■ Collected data
[Start of Attachment]

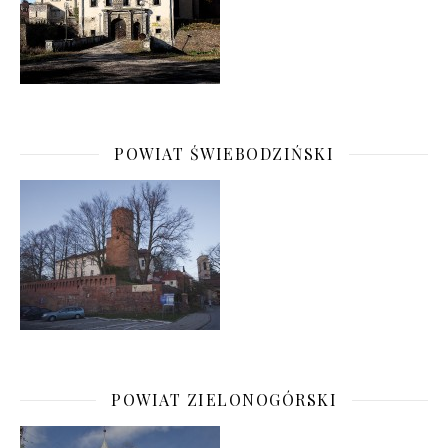
POWIAT ŚWIEBODZIŃSKI
POWIAT ZIELONOGÓRSKI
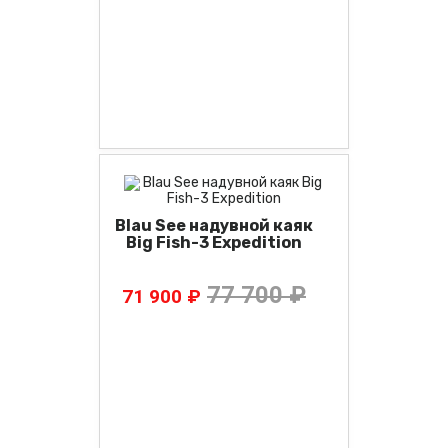
Blau See надувной каяк
Big Fish-3 Expedition
77 700 ₽
71 900 ₽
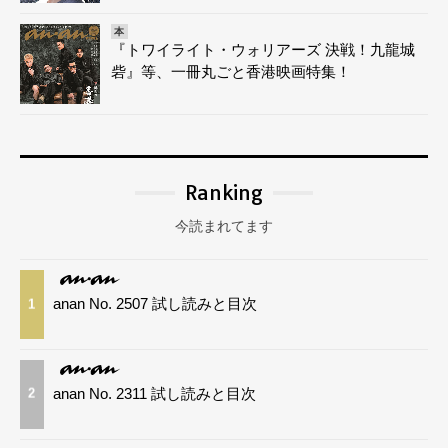
本
『トワイライト・ウォリアーズ 決戦！九龍城
砦』等、一冊丸ごと香港映画特集！
Ranking
今読まれてます
anan No. 2507 試し読みと目次
1
anan No. 2311 試し読みと目次
2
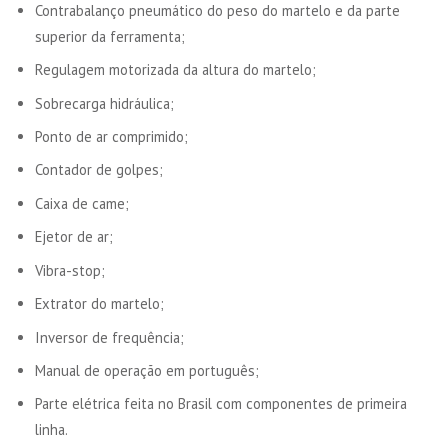
Contrabalanço pneumático do peso do martelo e da parte
superior da ferramenta;
Regulagem motorizada da altura do martelo;
Sobrecarga hidráulica;
Ponto de ar comprimido;
Contador de golpes;
Caixa de came;
Ejetor de ar;
Vibra-stop;
Extrator do martelo;
Inversor de frequência;
Manual de operação em português;
Parte elétrica feita no Brasil com componentes de primeira
linha.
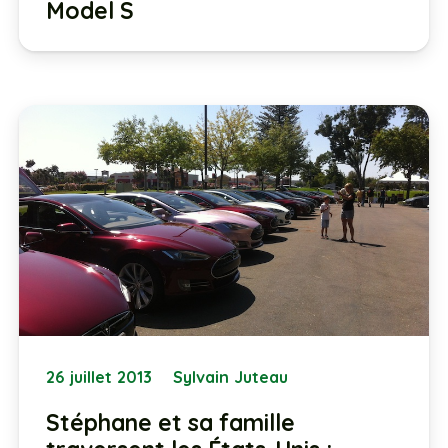
Model S
26 juillet 2013
Sylvain Juteau
Stéphane et sa famille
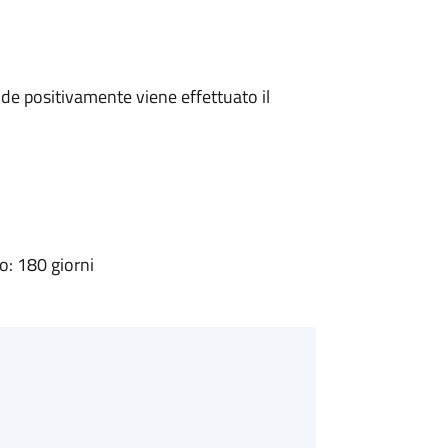
e positivamente viene effettuato il
: 180 giorni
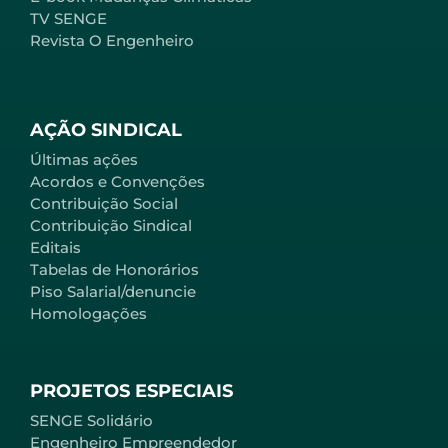
TV SENGE
Revista O Engenheiro
AÇÃO SINDICAL
Últimas ações
Acordos e Convenções
Contribuição Social
Contribuição Sindical
Editais
Tabelas de Honorários
Piso Salarial/denuncie
Homologações
PROJETOS ESPECIAIS
SENGE Solidário
Engenheiro Empreendedor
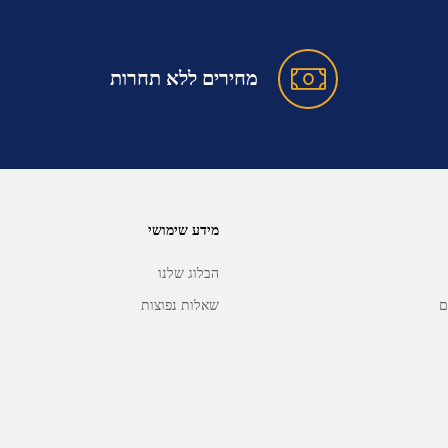
מחירים ללא תחרות
מידע שימושי
הבלוג שלנו
ם
שאלות נפוצות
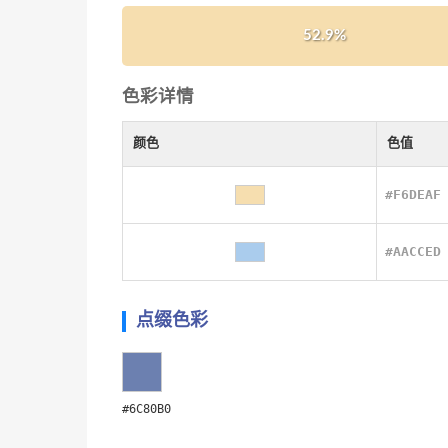
52.9%
色彩详情
颜色
色值
#F6DEAF
#AACCED
点缀色彩
#6C80B0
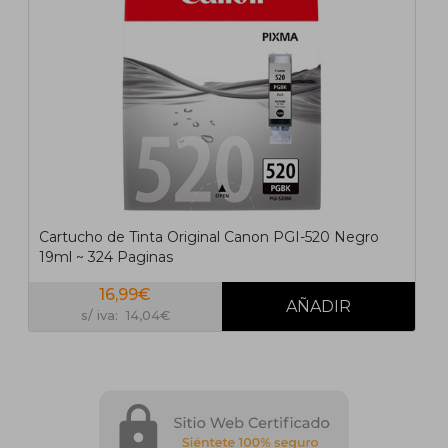
Cartucho de Tinta Original Canon PGI-520 Negro
19ml ~ 324 Paginas
16,99€
s/ iva: 14,04€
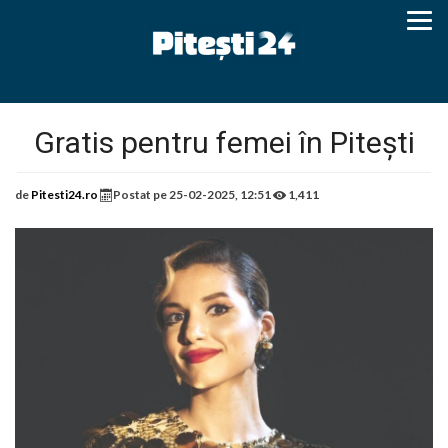
Gratis pentru femei în Pitești
de
Pitesti24.ro
Postat pe
25-02-2025, 12:51
1,411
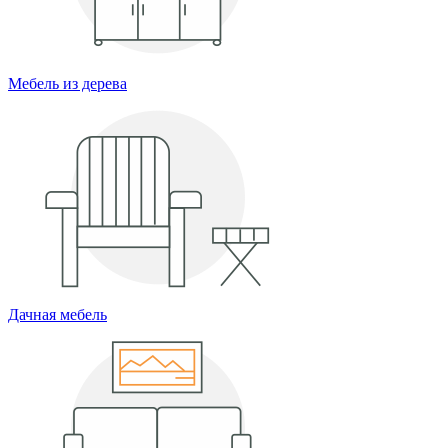
Мебель из дерева
Дачная мебель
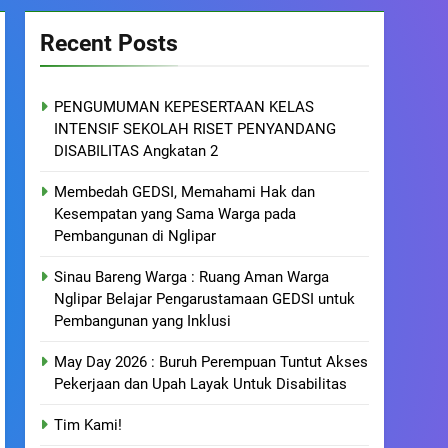
Recent Posts
PENGUMUMAN KEPESERTAAN KELAS
INTENSIF SEKOLAH RISET PENYANDANG
DISABILITAS Angkatan 2
Membedah GEDSI, Memahami Hak dan
Kesempatan yang Sama Warga pada
Pembangunan di Nglipar
Sinau Bareng Warga : Ruang Aman Warga
Nglipar Belajar Pengarustamaan GEDSI untuk
Pembangunan yang Inklusi
May Day 2026 : Buruh Perempuan Tuntut Akses
Pekerjaan dan Upah Layak Untuk Disabilitas
Tim Kami!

[End of Attachment]

■ What is needed
The lines above, starting at the one with "superior da ferramenta;" and ending at the one with "Manual de operação em português;", are the only ones to return, exactly as written.

■ Result of this exercise
superior da ferramenta;
Regulagem motorizada da altura do martelo;
Sobrecarga hidráulica;
Ponto de ar comprimido;
Contador de golpes;
Caixa de came;
Ejetor de ar;
Vibra-stop;
Extrator do martelo;
Inversor de frequência;
Manual de operação em português;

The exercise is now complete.